> EXERCISE DETAILS: Copy out exactly the lines below that run from the one holding "66: (54, 102, 15.85)" to the one holding "77: (179, 46, 15.03)", keeping both of those lines and no others.

Saved entries
◇ ◇ ◇ ◇

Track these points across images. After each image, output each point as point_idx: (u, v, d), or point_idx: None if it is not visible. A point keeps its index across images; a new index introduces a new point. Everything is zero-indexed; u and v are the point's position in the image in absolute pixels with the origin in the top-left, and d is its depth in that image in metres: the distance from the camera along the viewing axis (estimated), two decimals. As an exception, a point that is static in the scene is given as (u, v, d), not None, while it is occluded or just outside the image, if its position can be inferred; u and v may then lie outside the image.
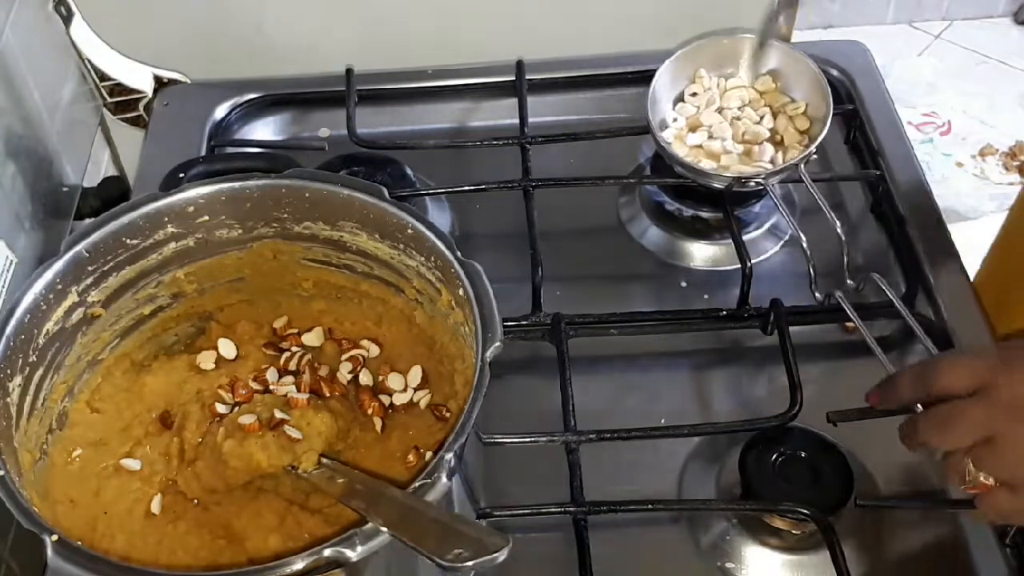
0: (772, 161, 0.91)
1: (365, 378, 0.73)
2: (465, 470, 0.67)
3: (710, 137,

◇ ◇ ◇ ◇

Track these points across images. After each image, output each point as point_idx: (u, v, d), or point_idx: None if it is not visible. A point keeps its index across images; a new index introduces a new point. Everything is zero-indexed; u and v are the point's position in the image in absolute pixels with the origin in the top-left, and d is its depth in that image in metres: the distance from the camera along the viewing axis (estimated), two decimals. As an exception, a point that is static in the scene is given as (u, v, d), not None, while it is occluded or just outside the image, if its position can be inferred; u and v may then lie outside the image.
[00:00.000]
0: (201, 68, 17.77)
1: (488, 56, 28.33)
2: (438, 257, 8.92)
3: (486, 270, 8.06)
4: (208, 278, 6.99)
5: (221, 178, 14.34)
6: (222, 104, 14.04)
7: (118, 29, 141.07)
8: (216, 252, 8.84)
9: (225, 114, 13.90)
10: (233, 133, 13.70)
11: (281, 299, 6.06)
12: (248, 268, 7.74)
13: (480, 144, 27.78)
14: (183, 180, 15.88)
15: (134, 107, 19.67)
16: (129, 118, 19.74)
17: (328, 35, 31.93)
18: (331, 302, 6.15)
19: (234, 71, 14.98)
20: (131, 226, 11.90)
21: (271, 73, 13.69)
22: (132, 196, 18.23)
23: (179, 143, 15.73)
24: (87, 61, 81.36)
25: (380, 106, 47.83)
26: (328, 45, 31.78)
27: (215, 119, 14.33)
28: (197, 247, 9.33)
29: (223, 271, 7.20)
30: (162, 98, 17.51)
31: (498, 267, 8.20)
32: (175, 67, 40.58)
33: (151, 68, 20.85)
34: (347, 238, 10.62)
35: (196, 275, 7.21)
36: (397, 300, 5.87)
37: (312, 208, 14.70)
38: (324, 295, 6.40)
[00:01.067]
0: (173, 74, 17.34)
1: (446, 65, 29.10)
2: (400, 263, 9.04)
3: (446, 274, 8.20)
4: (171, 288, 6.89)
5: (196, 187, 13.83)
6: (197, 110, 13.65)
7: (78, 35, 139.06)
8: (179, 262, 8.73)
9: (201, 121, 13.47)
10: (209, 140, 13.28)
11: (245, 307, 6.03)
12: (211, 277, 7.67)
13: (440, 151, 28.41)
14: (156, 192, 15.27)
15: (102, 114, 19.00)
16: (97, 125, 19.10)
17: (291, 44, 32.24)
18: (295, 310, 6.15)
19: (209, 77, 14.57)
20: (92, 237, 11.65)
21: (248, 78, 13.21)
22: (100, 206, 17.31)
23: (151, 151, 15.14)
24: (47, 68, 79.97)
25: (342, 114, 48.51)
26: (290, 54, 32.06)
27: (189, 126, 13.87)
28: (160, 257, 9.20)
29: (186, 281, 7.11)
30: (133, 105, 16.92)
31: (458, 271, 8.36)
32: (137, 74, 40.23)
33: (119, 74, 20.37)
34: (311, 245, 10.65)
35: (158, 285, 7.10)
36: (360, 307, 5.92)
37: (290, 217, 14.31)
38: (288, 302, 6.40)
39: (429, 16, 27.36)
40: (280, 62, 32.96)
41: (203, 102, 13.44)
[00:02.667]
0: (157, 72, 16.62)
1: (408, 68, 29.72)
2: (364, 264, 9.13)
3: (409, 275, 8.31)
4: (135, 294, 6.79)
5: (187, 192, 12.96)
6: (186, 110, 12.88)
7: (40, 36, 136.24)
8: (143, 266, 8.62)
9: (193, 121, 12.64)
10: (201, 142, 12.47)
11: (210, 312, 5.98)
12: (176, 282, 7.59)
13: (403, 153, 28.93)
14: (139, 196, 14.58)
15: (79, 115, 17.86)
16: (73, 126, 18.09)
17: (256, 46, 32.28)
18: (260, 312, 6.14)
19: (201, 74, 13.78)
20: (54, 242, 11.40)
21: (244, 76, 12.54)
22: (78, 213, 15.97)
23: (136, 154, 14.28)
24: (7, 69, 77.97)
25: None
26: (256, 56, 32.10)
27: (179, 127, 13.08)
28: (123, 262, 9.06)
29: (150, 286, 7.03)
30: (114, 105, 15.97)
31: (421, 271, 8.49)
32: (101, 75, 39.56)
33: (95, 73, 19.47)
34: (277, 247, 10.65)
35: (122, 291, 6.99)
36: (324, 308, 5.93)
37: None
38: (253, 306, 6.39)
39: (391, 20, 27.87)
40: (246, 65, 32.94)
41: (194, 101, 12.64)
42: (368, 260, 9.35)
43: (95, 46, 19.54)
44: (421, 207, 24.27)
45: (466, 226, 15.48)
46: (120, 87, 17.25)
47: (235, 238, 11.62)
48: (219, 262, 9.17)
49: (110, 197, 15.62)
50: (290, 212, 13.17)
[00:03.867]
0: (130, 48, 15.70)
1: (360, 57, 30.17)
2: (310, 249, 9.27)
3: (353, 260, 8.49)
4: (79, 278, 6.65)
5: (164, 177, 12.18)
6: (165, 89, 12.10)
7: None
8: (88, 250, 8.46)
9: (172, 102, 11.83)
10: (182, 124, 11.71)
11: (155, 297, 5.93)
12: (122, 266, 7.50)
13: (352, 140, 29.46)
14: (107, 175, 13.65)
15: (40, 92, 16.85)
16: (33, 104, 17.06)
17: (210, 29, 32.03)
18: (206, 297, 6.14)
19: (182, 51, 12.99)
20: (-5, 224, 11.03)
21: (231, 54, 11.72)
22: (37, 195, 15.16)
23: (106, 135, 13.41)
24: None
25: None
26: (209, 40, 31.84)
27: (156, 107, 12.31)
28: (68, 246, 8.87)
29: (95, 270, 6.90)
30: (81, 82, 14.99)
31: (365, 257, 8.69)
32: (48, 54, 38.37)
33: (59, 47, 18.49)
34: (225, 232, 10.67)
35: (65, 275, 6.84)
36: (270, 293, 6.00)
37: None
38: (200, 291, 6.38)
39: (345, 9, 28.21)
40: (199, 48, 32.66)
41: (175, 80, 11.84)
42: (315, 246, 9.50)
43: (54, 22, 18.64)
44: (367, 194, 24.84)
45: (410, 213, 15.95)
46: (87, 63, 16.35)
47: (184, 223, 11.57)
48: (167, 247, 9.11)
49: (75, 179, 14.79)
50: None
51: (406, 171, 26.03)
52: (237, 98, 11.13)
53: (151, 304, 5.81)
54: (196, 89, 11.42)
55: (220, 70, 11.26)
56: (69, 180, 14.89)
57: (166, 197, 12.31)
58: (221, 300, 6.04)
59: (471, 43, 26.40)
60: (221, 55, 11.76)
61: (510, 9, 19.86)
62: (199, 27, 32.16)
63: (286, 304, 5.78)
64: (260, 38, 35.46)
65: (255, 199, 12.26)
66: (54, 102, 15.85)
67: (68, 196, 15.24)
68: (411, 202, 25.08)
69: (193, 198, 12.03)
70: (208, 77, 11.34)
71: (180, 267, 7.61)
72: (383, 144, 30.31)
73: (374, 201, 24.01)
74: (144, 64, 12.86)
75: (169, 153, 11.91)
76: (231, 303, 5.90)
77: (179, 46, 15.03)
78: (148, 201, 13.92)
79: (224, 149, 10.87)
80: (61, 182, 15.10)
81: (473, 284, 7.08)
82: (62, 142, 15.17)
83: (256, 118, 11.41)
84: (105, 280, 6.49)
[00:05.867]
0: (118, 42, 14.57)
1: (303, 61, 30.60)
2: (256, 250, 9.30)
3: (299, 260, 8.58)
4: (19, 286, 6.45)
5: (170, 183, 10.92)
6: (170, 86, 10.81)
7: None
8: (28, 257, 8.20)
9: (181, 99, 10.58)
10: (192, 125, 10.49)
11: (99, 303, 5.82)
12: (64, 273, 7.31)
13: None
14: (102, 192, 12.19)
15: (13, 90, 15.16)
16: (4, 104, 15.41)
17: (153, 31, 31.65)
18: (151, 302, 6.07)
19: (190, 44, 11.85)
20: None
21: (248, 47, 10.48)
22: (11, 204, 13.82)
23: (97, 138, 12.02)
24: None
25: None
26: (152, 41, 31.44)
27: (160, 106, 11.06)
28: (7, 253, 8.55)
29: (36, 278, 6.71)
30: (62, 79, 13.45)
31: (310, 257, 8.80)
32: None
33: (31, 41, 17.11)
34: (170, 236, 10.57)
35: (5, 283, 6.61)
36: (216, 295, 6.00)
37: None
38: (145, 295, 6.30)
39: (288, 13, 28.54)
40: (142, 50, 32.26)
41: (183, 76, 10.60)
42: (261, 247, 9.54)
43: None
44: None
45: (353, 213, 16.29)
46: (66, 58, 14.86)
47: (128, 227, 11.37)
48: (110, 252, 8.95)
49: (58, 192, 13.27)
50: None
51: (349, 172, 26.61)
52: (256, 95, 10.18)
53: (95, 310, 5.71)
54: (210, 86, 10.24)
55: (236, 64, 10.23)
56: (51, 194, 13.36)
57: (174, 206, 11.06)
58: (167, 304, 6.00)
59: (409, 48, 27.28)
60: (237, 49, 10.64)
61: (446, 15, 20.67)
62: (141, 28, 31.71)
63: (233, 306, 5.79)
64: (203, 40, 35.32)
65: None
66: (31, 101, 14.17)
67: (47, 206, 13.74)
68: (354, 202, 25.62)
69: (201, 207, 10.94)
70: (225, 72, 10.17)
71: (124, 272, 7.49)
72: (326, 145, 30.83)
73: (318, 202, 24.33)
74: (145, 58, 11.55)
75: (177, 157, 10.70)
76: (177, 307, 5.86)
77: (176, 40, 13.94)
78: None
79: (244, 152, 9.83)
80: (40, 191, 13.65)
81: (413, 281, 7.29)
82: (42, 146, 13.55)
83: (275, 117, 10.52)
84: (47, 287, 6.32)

◇ ◇ ◇ ◇

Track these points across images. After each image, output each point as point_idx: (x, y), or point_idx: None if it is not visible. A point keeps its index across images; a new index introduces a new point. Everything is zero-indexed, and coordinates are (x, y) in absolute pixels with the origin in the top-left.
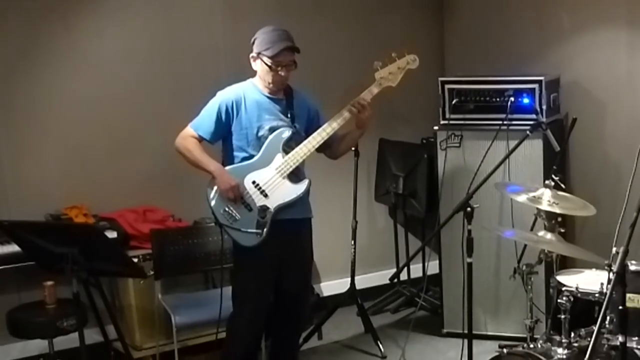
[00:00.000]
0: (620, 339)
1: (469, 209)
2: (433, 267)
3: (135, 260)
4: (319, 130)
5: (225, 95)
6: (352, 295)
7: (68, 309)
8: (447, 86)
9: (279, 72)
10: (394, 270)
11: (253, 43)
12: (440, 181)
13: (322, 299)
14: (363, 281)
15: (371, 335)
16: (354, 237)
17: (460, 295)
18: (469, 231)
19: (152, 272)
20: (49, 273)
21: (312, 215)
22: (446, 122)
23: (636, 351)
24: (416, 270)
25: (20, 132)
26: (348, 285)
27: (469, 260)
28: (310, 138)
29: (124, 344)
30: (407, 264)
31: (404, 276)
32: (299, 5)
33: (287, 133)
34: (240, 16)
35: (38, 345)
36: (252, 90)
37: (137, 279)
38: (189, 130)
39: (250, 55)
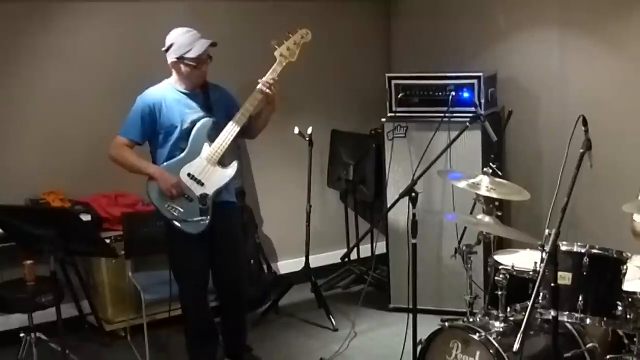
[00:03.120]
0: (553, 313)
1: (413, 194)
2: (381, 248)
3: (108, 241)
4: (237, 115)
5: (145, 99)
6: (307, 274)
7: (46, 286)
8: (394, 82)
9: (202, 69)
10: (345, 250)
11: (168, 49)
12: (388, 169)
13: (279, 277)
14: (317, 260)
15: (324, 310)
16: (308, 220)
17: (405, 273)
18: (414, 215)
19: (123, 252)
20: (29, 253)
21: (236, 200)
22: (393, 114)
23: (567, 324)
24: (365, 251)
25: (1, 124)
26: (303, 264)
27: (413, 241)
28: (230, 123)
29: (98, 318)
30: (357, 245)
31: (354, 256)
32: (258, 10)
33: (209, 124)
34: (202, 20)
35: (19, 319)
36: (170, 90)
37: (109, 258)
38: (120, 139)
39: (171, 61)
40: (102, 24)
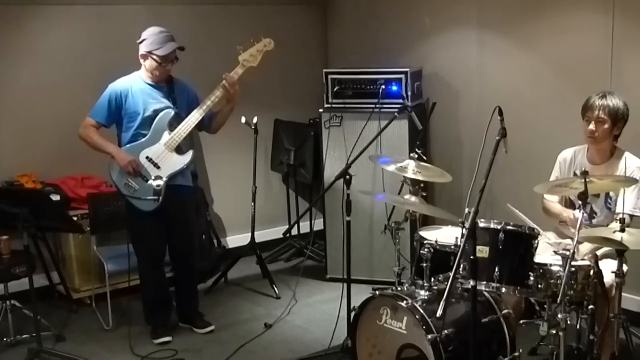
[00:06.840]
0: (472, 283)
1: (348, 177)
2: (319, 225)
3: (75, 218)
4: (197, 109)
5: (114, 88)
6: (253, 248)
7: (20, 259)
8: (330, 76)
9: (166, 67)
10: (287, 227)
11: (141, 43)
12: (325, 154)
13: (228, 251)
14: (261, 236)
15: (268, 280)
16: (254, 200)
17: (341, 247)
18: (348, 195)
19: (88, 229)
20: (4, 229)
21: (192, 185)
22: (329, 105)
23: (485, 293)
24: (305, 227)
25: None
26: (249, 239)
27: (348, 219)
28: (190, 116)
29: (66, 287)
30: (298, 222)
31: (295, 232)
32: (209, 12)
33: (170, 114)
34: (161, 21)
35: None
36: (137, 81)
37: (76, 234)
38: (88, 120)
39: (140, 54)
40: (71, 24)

◇ ◇ ◇ ◇

> FINAL ANSWER:
66: (54, 102, 15.85)
67: (68, 196, 15.24)
68: (411, 202, 25.08)
69: (193, 198, 12.03)
70: (208, 77, 11.34)
71: (180, 267, 7.61)
72: (383, 144, 30.31)
73: (374, 201, 24.01)
74: (144, 64, 12.86)
75: (169, 153, 11.91)
76: (231, 303, 5.90)
77: (179, 46, 15.03)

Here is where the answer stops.